TRY IT: Below are entries to return in full. Keep each one exact.
⁂
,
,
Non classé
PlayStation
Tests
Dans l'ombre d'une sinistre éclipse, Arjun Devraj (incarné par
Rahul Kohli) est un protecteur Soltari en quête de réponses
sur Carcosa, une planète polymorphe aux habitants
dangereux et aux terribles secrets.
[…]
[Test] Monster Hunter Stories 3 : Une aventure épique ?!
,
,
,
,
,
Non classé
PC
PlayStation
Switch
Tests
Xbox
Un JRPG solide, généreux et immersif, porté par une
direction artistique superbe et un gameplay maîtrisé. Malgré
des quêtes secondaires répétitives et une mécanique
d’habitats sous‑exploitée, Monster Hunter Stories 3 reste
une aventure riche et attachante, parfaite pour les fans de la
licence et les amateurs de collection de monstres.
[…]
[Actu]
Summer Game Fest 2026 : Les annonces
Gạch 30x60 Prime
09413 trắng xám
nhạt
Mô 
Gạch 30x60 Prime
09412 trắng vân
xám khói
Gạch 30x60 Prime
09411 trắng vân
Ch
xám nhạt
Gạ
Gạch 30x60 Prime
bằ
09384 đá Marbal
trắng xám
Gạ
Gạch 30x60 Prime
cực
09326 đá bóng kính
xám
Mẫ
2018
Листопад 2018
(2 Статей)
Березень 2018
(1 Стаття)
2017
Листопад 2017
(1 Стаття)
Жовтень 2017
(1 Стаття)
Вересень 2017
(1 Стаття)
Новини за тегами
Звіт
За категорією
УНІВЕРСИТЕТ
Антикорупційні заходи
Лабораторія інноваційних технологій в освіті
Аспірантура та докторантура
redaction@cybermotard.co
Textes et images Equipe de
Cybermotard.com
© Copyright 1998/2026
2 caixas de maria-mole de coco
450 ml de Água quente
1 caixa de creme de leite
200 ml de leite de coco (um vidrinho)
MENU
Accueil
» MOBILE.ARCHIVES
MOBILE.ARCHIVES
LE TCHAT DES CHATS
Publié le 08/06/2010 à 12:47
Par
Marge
⁂
RESULT OF THE TASK:
,
,
Non classé
PlayStation
Tests
Dans l'ombre d'une sinistre éclipse, Arjun Devraj (incarné par
Rahul Kohli) est un protecteur Soltari en quête de réponses
sur Carcosa, une planète polymorphe aux habitants
dangereux et aux terribles secrets.
[…]
[Test] Monster Hunter Stories 3 : Une aventure épique ?!
,
,
,
,
,
Non classé
PC
PlayStation
Switch
Tests
Xbox
Un JRPG solide, généreux et immersif, porté par une
direction artistique superbe et un gameplay maîtrisé. Malgré
des quêtes secondaires répétitives et une mécanique
d’habitats sous‑exploitée, Monster Hunter Stories 3 reste
une aventure riche et attachante, parfaite pour les fans de la
licence et les amateurs de collection de monstres.
[…]
[Actu]
Summer Game Fest 2026 : Les annonces
Gạch 30x60 Prime
09413 trắng xám
nhạt
Mô 
Gạch 30x60 Prime
09412 trắng vân
xám khói
Gạch 30x60 Prime
09411 trắng vân
Ch
xám nhạt
Gạ
Gạch 30x60 Prime
bằ
09384 đá Marbal
trắng xám
Gạ
Gạch 30x60 Prime
cực
09326 đá bóng kính
xám
Mẫ
2018
Листопад 2018
(2 Статей)
Березень 2018
(1 Стаття)
2017
Листопад 2017
(1 Стаття)
Жовтень 2017
(1 Стаття)
Вересень 2017
(1 Стаття)
Новини за тегами
Звіт
За категорією
УНІВЕРСИТЕТ
Антикорупційні заходи
Лабораторія інноваційних технологій в освіті
Аспірантура та докторантура
redaction@cybermotard.co
Textes et images Equipe de
Cybermotard.com
© Copyright 1998/2026
2 caixas de maria-mole de coco
450 ml de Água quente
1 caixa de creme de leite
200 ml de leite de coco (um vidrinho)
MENU
Accueil
» MOBILE.ARCHIVES
MOBILE.ARCHIVES
LE TCHAT DES CHATS
Publié le 08/06/2010 à 12:47
Par
Marge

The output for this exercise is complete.